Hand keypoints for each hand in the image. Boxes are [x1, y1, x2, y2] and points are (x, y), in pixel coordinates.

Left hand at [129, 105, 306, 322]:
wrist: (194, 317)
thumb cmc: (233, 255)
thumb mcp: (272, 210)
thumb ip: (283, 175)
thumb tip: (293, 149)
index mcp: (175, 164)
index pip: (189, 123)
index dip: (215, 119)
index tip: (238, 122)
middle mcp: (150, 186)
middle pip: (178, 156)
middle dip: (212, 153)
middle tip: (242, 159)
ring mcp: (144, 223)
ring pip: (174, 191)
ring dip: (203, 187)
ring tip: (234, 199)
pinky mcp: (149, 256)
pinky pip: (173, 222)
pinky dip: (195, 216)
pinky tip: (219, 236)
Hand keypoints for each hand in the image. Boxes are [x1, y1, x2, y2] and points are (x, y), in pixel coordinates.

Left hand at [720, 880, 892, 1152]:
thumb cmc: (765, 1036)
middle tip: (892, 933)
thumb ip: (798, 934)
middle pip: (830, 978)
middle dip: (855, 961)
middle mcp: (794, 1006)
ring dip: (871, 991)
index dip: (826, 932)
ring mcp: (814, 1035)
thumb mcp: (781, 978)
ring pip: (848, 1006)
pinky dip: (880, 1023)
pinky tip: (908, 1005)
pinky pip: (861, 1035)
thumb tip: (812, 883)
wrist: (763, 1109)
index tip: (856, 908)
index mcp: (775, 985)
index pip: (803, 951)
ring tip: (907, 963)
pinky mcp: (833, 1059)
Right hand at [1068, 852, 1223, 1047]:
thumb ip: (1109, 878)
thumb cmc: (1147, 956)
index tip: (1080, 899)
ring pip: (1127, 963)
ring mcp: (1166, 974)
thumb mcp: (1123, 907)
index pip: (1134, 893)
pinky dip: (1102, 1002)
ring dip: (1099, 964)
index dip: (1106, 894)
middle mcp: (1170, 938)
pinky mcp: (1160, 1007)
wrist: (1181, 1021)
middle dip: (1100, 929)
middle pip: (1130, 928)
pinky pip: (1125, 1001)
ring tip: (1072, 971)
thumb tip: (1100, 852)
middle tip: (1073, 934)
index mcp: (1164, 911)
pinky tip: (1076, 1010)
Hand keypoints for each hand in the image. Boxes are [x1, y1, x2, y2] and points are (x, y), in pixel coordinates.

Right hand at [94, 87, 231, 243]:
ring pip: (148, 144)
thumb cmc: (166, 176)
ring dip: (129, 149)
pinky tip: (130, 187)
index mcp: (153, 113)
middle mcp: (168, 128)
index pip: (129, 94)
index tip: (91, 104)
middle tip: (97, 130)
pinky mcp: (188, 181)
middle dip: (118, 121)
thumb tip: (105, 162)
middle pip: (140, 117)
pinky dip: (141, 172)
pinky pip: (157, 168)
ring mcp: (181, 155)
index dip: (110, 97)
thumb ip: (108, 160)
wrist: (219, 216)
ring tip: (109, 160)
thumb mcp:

# Work order
Return all lines of the material that have "hand" in them.

# The answer
Hand keypoints for each hand in the image. Boxes are [x1, y1, x2, y2] and points are (x, y), in pixel coordinates.
Left hand at [129, 105, 306, 322]:
Hand keypoints for each hand in the image. Boxes are [x1, y1, x2, y2] and points are (x, y), in pixel coordinates.
Left hand at [720, 880, 892, 1152]:
Right hand at [1068, 852, 1223, 1047]:
Hand keypoints for each hand in the image. Boxes are [x1, y1, x2, y2] and points are (x, y), in pixel coordinates.
Right hand at [94, 87, 231, 243]:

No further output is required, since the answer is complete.